**Task brief**
In the entries, find all lines that hold the word "sredstava" and copy them.
Exercise data Start Marker
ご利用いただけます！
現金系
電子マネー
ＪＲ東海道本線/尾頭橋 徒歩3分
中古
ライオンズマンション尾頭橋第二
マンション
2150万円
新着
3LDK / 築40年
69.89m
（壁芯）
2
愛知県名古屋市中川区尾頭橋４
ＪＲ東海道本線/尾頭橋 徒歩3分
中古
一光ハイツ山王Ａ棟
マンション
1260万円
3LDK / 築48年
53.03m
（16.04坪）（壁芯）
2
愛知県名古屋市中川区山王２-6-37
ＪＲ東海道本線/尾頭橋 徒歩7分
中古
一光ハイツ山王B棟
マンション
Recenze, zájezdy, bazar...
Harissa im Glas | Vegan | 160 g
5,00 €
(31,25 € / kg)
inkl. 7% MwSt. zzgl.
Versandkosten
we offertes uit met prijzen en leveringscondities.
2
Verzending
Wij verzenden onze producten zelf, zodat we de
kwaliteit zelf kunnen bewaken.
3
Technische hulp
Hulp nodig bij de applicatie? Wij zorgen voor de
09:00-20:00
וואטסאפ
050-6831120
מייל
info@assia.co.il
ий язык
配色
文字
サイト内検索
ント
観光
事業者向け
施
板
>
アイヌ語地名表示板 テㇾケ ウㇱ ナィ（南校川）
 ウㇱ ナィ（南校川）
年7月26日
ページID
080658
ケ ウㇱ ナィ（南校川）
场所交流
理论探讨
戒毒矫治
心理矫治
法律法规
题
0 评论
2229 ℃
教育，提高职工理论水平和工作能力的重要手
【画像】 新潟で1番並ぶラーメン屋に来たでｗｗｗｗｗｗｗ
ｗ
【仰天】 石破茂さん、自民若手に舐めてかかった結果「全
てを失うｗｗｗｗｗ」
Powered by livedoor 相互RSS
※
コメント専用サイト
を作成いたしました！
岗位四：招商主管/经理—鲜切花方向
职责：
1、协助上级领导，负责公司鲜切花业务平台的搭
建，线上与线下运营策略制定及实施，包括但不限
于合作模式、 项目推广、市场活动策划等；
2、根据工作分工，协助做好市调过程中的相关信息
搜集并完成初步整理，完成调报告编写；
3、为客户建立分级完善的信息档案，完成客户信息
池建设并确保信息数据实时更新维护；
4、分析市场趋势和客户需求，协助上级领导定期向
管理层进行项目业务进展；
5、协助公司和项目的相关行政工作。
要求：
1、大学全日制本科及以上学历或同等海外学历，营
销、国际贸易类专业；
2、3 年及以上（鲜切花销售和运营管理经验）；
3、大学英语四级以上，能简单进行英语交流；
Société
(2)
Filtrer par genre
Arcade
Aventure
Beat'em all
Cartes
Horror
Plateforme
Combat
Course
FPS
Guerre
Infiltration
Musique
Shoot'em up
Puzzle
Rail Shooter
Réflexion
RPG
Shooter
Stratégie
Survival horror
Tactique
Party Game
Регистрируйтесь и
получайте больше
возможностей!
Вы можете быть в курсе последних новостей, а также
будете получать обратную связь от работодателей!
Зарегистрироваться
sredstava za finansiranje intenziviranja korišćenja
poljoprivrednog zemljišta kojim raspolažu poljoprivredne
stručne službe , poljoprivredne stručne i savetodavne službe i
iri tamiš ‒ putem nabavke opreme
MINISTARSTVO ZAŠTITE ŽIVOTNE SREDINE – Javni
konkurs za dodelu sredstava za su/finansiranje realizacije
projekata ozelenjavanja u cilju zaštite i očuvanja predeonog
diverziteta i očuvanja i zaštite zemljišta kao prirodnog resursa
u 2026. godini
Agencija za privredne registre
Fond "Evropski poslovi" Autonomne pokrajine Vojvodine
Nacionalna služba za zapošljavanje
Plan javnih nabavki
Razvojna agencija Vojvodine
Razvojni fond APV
Exercise data End Marker
**The completed task**
sredstava za finansiranje intenziviranja korišćenja
konkurs za dodelu sredstava za su/finansiranje realizacije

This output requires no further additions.